Národní listy ("The National Newspaper") was a Czech newspaper published in Prague from 1861 to 1941.

==History==
The decision to start Národni listy began in September 1860. The first issue of the newspaper was first published in January 1861 in an edition of 7,000 copies.

From 1861 to 1894 it was published by Julius Grégr; since 1874 it was the main newspaper of the Young Czech Party. The Grégr family owned and published the newspaper up until 1910; when it was transferred to the printing house Pražská akciová tiskárna founded by two other members of the Young Czech Party, Karel Kramář and Alois Rašín.

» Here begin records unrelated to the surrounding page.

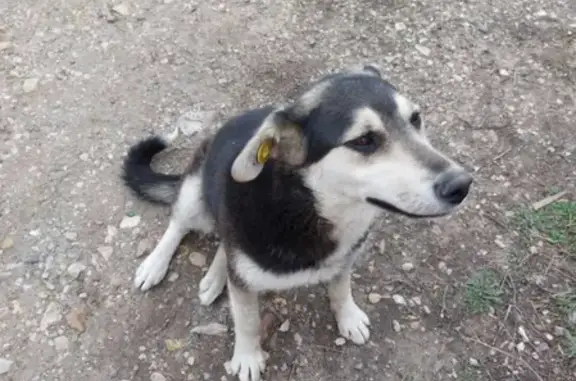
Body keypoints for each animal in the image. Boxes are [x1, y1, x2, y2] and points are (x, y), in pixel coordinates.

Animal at [121, 65, 472, 380]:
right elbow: (247, 321)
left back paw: (215, 275)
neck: (309, 209)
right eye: (363, 141)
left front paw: (348, 317)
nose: (462, 185)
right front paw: (246, 357)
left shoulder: (344, 258)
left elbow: (341, 287)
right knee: (181, 224)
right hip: (195, 192)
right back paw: (156, 264)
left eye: (416, 119)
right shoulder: (246, 279)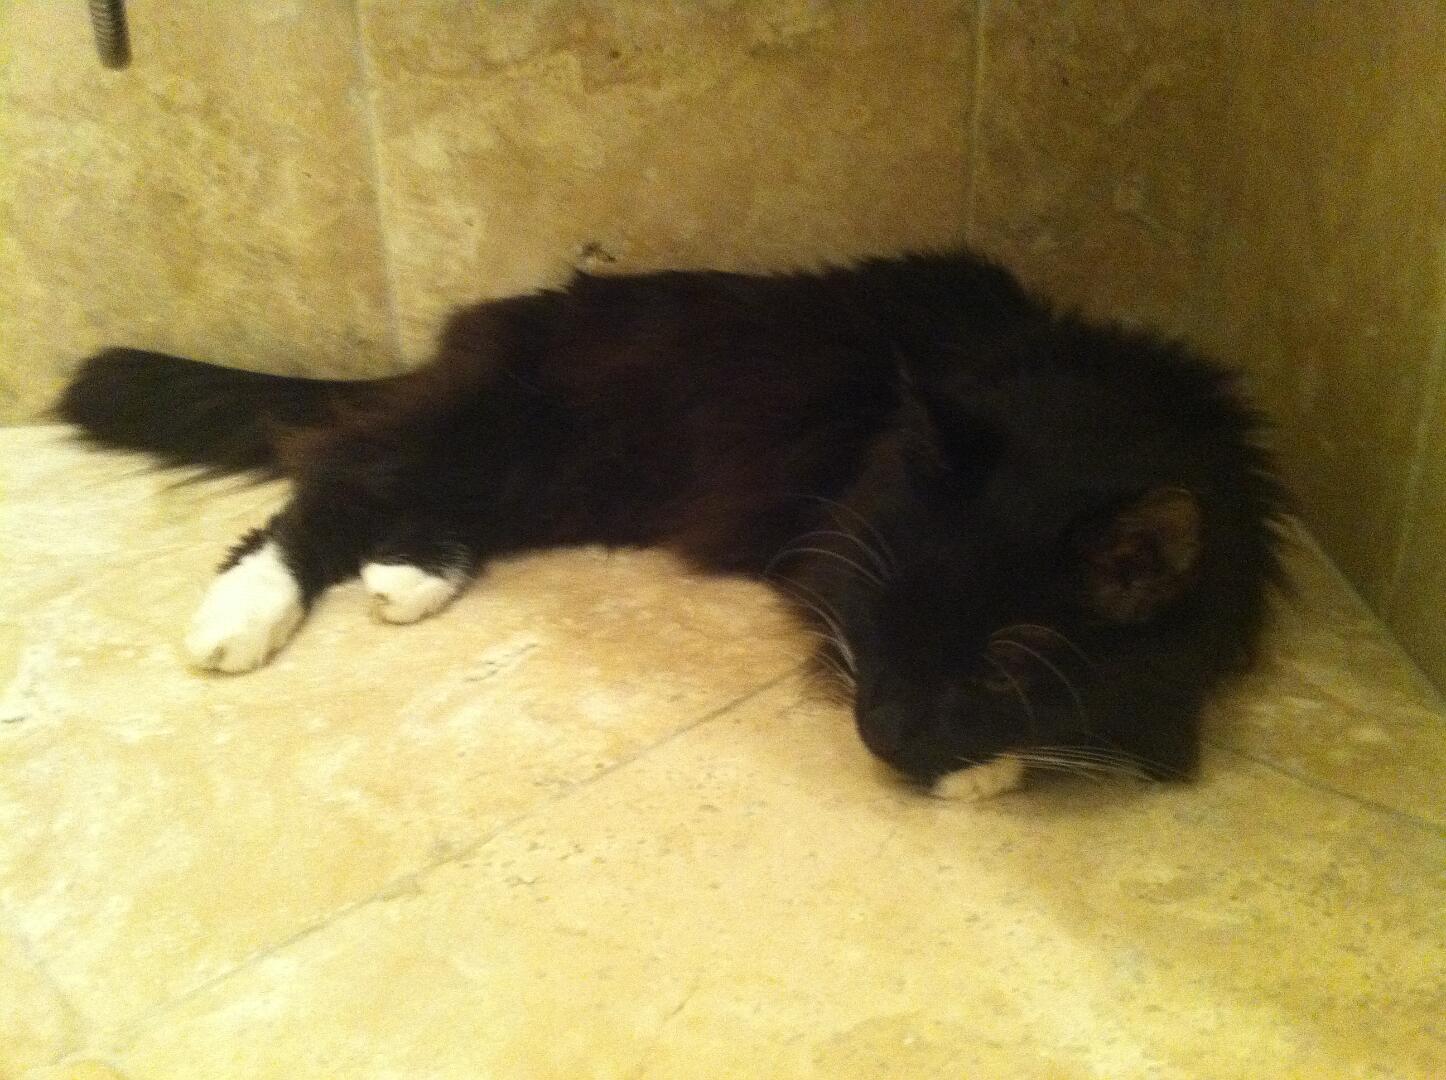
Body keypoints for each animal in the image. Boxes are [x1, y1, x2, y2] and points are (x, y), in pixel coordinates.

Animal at [57, 249, 1288, 800]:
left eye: (1000, 666)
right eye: (885, 614)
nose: (881, 737)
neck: (1082, 400)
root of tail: (488, 323)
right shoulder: (828, 552)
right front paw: (978, 770)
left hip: (544, 477)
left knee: (398, 504)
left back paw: (410, 578)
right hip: (498, 435)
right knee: (326, 490)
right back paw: (238, 621)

In October 1917, brothers Josef Čapek and Karel Čapek joined the staff as writers, but they left in April 1921 when the paper shifted toward increasingly narrow nationalistic orientations. The paper was briefly suspended a few months before Czechoslovak Independence Day (28 October 1918).

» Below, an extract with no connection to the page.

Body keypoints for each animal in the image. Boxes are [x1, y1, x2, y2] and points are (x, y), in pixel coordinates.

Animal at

From 1918 to 1938 it was the main newspaper of National Democratic Party (Czechoslovakia) and the National Unification, both led by Karel Kramář. After the Nazi occupation of Czechoslovakia, it operated as the newspaper of National Partnership, the only political party that was allowed. In April 1941 it ceased its publishing.

==Prominent editors==
Jan Neruda, Vítězslav Hálek, Karel Sladkovský, Karel Čapek, Karel Matěj Čapek-Chod, Josef Čapek, Viktor Dyk, Jakub Arbes.